The Black Panthers, and Hampton, caught the attention of J. Edgar Hoover, the director of the FBI. Through his Counter Intelligence Program, or COINTELPRO, Hoover sought to “prevent the rise of a black messiah” and “expose, disrupt, misdirect, discredit, or otherwise neutralize the activities of black nationalist, hate-type organizations and groupings, their leadership, spokesmen, membership and supporters, and to counter their propensity for violence and civil disorder.” Hoover targeted black figures such as Martin Luther King and Malcolm X, and organizations such the Student Nonviolent Coordinating Committee, the Christian Leadership Conference, and the Panthers.

And Hoover viewed the Black Panthers breakfast program for schoolkids as the greatest threat to the internal security of the United States of America — grits, not guns.

In the hallowed American tradition of going after youthful black power and excellence, and stopping them in their tracks, the FBI took out the Black Panthers. And they took out Fred Hampton.

We should be clear that this was a Chicago gangland execution, an assassination plot by the Hoover, the Chicago Police Department and the Cook County State’s Attorney’s office. In the early morning hours of December 4, 1969, the police raided Hampton’s apartment. Hampton and Mark Clark, a Panther leader from Peoria, Illinois, died. Deborah Johnson, Fred Hampton’s fiancée ,who was eight-and-a-half months pregnant, survived, and was charged with attempting to murder the police. A federal investigation found that only one shot came from Hampton’s house, while the cops fired 82 to 99 bullets. The murders ended the career of Cook County State’s Attorney Edward V. Hanrahan.

The cops could not contain the glee on their faces when they carried out Hampton’s body. Over 5,000 people attended Hampton’s funeral, and Jesse Jackson and Ralph Abernathy eulogized him.

Meanwhile, William O’Neal, Hampton’s bodyguard, was an FBI informant who provided the police with the floor plan indicating an “X” for Hampton’s bed, and likely drugged Hampton the night of the raid. O’Neal later committed suicide.

No one went to prison, as all law enforcement agents were cleared of wrongdoing. The families of Hampton and Clark received a $1.85 million settlement in 1983.

Fast forward 46 years later to today, and black America finds itself in the throes of a police brutality epidemic, with black men, women and children killed on a regular basis by police violence. In Chicago — still dealing with the gang murder of 9-year old Tyshawn Lee and the fatal police shooting of Rekia Boyd and Ronald Johnson — the police execution of Laquan McDonald has galvanized black activism, with a holiday boycott campaign. Police superintendent Garry McCarthy was shown the door, and there are calls for Mayor Rahm Emanuel and Cook County State’s Attorney Anita Alvarez to resign.

Nationally, the #BlackLivesMatter protest movement is, like Fred Hampton and the Black Panthers, shining the spotlight on the injustice we face at the hands of the police and the criminal justice system. They killed Fred Hampton for the same reasons they killed Sandra Bland, and Michael Brown, and Freddie Gray, and Tamir Rice, and Walter Scott, and Eric Garner, and countless others.
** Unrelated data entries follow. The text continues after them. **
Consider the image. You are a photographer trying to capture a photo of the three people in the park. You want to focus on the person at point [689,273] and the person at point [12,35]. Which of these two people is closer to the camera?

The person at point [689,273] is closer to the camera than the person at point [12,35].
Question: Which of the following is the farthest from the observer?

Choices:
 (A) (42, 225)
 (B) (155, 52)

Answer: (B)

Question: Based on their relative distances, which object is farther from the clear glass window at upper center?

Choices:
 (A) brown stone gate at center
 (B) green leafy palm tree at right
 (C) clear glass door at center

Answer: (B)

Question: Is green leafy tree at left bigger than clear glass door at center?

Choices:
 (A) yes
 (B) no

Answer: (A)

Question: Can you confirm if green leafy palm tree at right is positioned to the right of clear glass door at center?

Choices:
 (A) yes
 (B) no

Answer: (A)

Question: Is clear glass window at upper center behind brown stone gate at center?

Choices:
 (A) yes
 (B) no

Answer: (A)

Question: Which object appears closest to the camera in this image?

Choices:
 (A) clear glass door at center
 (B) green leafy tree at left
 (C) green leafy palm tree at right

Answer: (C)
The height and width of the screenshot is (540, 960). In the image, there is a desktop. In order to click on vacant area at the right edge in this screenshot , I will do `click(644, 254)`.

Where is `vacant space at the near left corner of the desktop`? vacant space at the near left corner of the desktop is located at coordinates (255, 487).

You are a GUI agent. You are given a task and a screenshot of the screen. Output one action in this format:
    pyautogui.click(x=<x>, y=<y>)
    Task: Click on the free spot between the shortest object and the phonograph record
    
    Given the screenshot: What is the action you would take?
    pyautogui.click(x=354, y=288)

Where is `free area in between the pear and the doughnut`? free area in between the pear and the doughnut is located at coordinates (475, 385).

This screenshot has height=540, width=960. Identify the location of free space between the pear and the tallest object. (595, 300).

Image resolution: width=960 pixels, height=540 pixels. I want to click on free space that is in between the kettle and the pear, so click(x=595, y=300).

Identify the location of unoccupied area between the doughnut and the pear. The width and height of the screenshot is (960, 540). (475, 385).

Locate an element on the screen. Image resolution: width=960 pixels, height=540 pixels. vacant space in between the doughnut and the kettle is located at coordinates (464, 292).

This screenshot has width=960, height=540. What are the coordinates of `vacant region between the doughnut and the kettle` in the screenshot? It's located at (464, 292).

And just as there were forces who waged war against the Black Panthers, there are politicians today who are demonizing and monitoring peaceful black protest. Ted Cruz labeled #BlackLivesMatter as those who celebrate the murder of police officers, and Chris Christie accused them of lawlessness. Mayor Emanuel — who may already be damaged goods for an apparent cover-up in the Laquan McDonald case — blamed the black protest movement for making cops go “fetal,” resulting in an increase in crime.

As much as we would like to believe that things have changed so much since the lynching of Fred Hampton, a victim of police violence, have they really? Hampton struggled against the same problems black America faces today, and lost his life for it. His life mattered.